There’s a certain pride that can creep into how we talk about firefighting at work.

We say it with a little edge or urgency; Sometimes even a little satisfaction. Its a flex, a humble-brag, a way of signaling how needed we are. It means we can step in, solve the problem, keep things moving.

I’ve been there. I’ve led and been on teams where the ability to respond quickly was genuinely important. We jump in, triage, fix, and get to be heroes when things go wrong. There is real value in knowing how to handle a situation when it’s already off the rails.

But at some point, you have to ask a harder question.

If we’re constantly firefighting… who is lighting the matches?
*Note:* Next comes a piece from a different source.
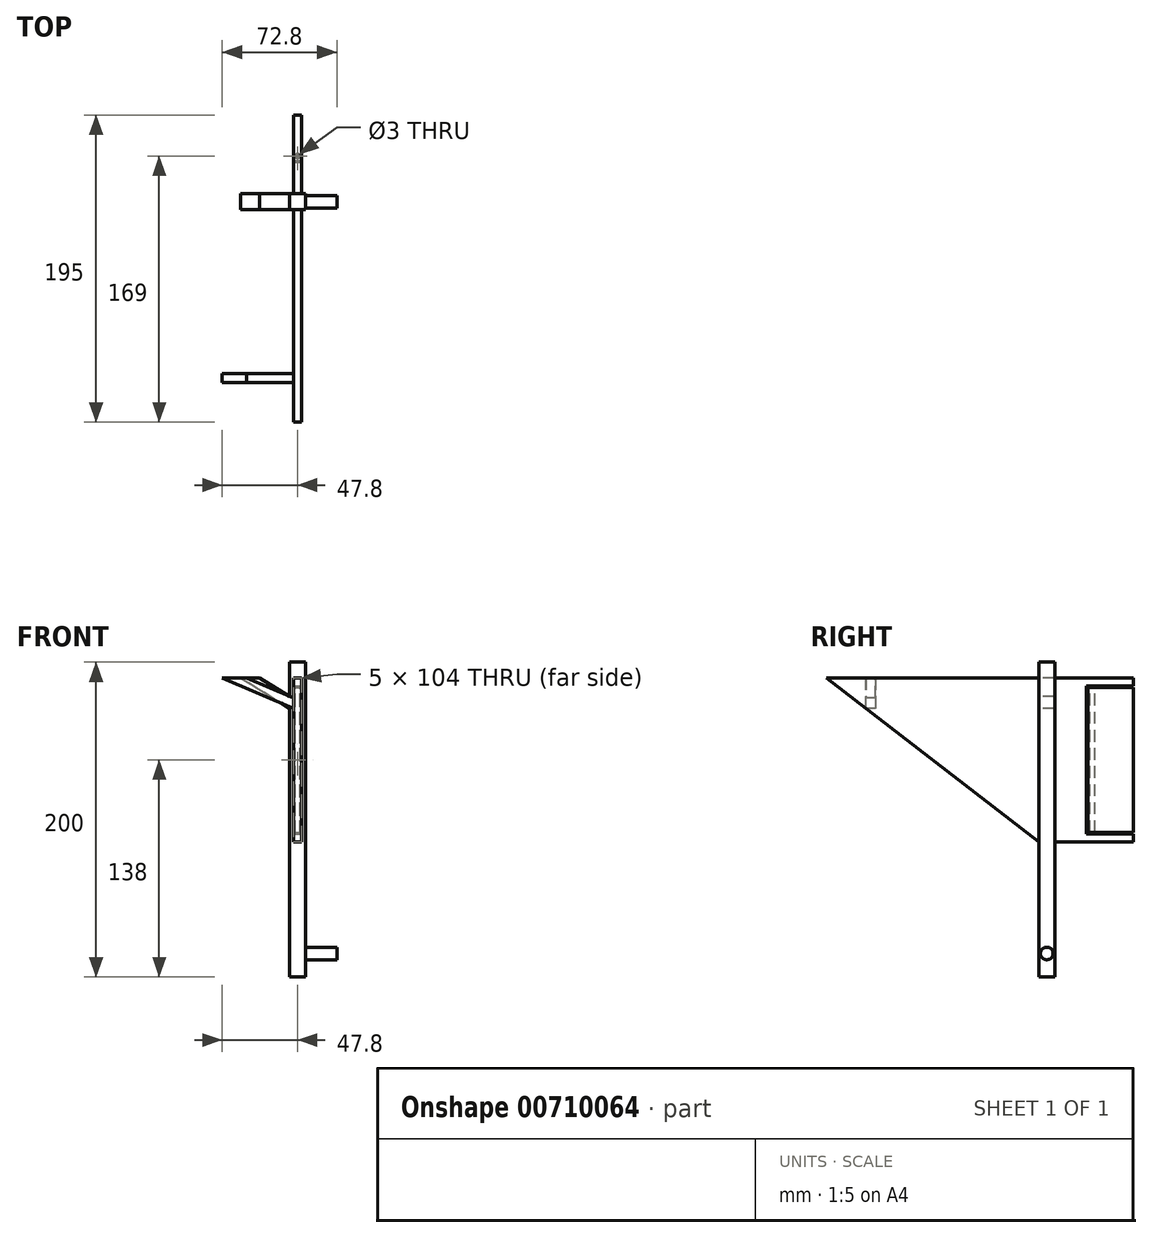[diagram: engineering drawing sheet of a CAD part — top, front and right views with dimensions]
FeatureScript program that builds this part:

Not all fires are accidents. Some fires are the result of decisions we keep making. Rushing a process we know isn’t stable. Skipping a step because “we don’t have time.” Moving forward without alignment because it feels faster in the moment. Tolerating ambiguity where clarity was needed.

Individually, each decision feels small. It may even seem reasonable, but collectively, they build a system that depends on recovery instead of reliability. And that’s where the language matters. When we call everything “firefighting,” we frame it as something external. Unavoidable. Just part of the job.

But when the same issues show up again and again, in slightly different forms, it’s not a fire, it’s a pattern.

Systemic problems, like patterns, require systemic solutions. I’ve learned that one of the most important shifts a team can make is moving from pride in response to pride in prevention. Not because prevention is more impressive—it’s usually less visible—but because it’s what actually makes the work sustainable.

It looks like slowing down enough to ask, “What made this possible?”
It looks like fixing the root cause, even when it’s inconvenient.
It looks like building processes that don’t rely on heroics to function.

That kind of work doesn’t feel urgent in the moment. It rarely gets celebrated the same way a quick save does. But over time, it changes everything. The noise quiets down. The same problems stop resurfacing. People have the space to focus on the work they were actually hired to do, instead of constantly reacting to what’s broken.

Firefighting will always be part of some roles. That’s reality. But if it’s the dominant mode of operation, it’s worth looking more closely—not at the fires themselves, but at what keeps making them possible.

Because the goal isn’t to get better at putting out fires. It’s to stop needing so many of them in the first place.